* _Extract_
Gateway on Thursday added one more server option to the mix.
Gateway Thursday began shipping the Gateway 960X, a server poised to compete with offerings from IBM, Dell, and HP.
The Gateway 960X, which begins shipping today, is designed for small- and
midsize enterprises as well as workgroups within larger organizations.
Gateway is touting the server’s redundancy features, which enable it to
achieve maximum uptime, as its main advantage.
“The Gateway 960X is a midrange server that delivers high-performance features,” said Scott Weinbrandt, general manager of Gateway’s Systems and Networking Products Division. “It’s an ideal product for smaller companies and workgroups looking for value at a competitive price — with advanced capabilities such as redundant power and hot-swappable drives.”
With Gateway’s brand equity very strong and customer satisfaction at a high level, Weinbrandt told ServerWatch the vendor sees itself “as a supplemental vendor, getting on corporations Approved Vendor List.”
Weinbrandt also described the vendor’s current strategy. “We’ll focus on being disruptive. We now have the edge servers, the database server, the application server, and storage servers.”
To delivers the high level of redundancy Gateway is claiming at an aggressive price point, the 960X features dual Intel Xeon processors, four hot-swap drives, optional redundant 450W power supply, and room for future expansion to enable the box to scale up.
The 960X comes standard in a tower case but is also available in a 5U rack-mount option, for both purchase and later conversion.
The 960X contains up to 8 GB of error-correcting (ECC) memory, four Ultra
320 SCSI hot-swap drive bays, two 5 1/4″ available peripheral bays, six PCI
slots (four of which are PCI-X), and integrated 10/100/1000 Ethernet for
networked environments.

* _List of tasks_
1) In one to three sentences, explain what the article on the Gateway 960X says is the purpose of the server's room for future expansion.
2) Please carry on the article about the Gateway 960X server, starting after its last sentence.

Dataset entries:
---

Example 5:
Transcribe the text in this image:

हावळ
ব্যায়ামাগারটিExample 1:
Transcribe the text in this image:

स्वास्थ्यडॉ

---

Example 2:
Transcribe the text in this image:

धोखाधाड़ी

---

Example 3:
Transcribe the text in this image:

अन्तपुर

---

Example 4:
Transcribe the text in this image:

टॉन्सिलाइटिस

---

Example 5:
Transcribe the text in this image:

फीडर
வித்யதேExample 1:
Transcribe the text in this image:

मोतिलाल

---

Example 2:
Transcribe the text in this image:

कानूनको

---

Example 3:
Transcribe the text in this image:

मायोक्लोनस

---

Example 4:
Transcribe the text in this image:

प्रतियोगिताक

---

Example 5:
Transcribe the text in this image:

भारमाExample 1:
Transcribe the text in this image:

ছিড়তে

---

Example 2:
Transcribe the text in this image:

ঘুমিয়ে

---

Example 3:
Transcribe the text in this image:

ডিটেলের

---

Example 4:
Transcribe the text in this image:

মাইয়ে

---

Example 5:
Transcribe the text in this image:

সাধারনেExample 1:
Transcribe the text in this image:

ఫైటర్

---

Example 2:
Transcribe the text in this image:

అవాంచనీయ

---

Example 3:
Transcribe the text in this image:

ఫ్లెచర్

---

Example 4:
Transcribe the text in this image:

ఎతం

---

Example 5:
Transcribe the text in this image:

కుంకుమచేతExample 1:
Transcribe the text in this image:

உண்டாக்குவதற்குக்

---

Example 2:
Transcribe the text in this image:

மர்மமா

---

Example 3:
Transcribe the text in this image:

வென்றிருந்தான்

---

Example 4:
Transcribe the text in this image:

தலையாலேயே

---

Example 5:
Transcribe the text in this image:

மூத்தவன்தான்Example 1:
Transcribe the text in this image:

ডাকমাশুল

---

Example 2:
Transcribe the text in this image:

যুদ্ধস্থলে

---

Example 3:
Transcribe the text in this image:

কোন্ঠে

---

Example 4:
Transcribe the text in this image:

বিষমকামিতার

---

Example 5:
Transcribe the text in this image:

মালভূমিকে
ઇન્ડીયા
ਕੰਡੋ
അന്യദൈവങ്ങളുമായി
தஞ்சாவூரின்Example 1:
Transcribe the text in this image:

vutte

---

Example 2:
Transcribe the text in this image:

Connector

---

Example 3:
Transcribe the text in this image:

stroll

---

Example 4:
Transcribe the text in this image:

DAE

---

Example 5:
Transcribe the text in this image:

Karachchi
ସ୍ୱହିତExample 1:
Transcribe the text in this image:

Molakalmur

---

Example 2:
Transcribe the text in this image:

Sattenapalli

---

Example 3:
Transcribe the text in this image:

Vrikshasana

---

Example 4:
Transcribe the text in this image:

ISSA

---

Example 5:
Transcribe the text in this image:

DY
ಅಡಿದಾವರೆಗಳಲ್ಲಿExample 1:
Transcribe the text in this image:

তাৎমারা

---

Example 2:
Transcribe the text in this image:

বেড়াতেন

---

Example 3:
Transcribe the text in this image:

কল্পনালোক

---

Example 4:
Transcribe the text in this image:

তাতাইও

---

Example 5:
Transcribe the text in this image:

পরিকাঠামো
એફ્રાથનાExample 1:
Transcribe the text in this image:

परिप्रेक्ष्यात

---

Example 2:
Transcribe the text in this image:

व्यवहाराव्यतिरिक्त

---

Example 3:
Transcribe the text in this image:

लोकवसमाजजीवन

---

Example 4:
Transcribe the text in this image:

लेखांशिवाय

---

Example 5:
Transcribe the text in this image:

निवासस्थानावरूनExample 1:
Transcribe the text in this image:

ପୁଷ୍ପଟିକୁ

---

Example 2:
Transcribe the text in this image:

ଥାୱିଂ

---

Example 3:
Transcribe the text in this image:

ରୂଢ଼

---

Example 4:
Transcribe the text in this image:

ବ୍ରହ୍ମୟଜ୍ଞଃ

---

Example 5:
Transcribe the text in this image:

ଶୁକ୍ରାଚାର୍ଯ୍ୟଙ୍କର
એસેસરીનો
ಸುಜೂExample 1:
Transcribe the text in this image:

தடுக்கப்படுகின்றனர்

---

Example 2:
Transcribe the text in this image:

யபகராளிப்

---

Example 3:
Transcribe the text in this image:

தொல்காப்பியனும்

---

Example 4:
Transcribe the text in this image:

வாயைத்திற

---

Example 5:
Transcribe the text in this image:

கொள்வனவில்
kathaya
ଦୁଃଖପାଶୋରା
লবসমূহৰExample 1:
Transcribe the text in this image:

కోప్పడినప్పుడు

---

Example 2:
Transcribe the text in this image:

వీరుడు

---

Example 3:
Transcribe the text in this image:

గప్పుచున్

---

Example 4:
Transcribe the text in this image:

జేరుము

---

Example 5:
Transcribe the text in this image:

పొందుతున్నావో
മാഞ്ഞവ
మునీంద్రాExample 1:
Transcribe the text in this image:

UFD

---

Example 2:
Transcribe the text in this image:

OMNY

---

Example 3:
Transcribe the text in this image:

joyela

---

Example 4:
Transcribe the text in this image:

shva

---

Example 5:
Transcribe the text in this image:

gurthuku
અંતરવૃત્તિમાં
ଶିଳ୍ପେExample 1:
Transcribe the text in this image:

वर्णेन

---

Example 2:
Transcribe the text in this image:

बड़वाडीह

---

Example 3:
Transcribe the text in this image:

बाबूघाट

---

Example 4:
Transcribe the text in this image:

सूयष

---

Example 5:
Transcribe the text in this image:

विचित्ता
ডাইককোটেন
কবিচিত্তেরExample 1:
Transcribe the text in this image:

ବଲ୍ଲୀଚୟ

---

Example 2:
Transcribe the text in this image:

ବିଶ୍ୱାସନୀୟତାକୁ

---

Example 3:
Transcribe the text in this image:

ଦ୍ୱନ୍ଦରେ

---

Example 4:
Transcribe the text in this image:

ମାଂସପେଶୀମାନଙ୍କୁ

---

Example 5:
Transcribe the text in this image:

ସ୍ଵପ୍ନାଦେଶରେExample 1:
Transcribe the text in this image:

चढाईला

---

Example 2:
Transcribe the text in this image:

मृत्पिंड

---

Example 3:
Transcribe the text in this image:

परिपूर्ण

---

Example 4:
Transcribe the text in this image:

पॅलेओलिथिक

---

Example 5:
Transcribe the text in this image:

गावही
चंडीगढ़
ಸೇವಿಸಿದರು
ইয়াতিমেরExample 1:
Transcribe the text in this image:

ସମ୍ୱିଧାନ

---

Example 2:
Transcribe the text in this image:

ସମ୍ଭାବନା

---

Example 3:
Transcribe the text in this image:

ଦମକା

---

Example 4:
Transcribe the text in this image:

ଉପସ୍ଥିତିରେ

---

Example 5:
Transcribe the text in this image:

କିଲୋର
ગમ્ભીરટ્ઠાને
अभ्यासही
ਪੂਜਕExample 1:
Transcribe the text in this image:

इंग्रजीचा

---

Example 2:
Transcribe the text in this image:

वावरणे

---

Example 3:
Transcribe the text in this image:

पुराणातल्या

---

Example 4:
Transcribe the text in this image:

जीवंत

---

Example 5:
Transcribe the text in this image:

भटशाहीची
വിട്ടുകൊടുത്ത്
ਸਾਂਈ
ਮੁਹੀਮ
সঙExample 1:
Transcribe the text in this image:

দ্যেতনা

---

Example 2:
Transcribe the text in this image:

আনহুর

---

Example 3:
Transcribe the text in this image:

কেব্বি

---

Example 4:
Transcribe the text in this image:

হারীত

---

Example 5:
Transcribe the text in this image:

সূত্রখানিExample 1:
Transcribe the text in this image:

* _Task-by-task outputs_
1) According to the article, the room for future expansion is there to let the server scale up. It is one of the features, alongside dual Intel Xeon processors, four hot-swap drives and an optional redundant 450W power supply, that Gateway says allow the 960X to deliver its claimed high level of redundancy at an aggressive price point.

2)
The 960X supports Microsoft Windows 2000 Server, Windows Server 2003, and Microsoft Small Business Server 2000. Red Hat Linux is also available.
Priced starting at $1,399, the Gateway 960X is poised to compete with similar offerings from Dell, which earlier this week announced across-the-board price reductions.
Dell’s PowerEdge 6600, a 4-way server, saw the largest reduction — $2,800, a
22 percent price cut. Other rack-dense servers were reduced up to 10 percent in price.
Dell announced the price cuts in hopes of capturing more market share from
Hewlett-Packard, which announced disappointing hardware results earlier this
week.
IBM for its part is attempting to
woo Dell’s discarded high-end customers to its Intel Xeon-based
eServer x440 systems, an 8-way processing system at the top of the xSeries
product line.
Where Gateway will fall with shifting sands remains to be seen. Weinbrandt believes “Gateway is a replacement to Dell, IBM, HP. Customers are sitting down with us.” He also noted IBM’s vulnerability due to its former focus on Big Iron.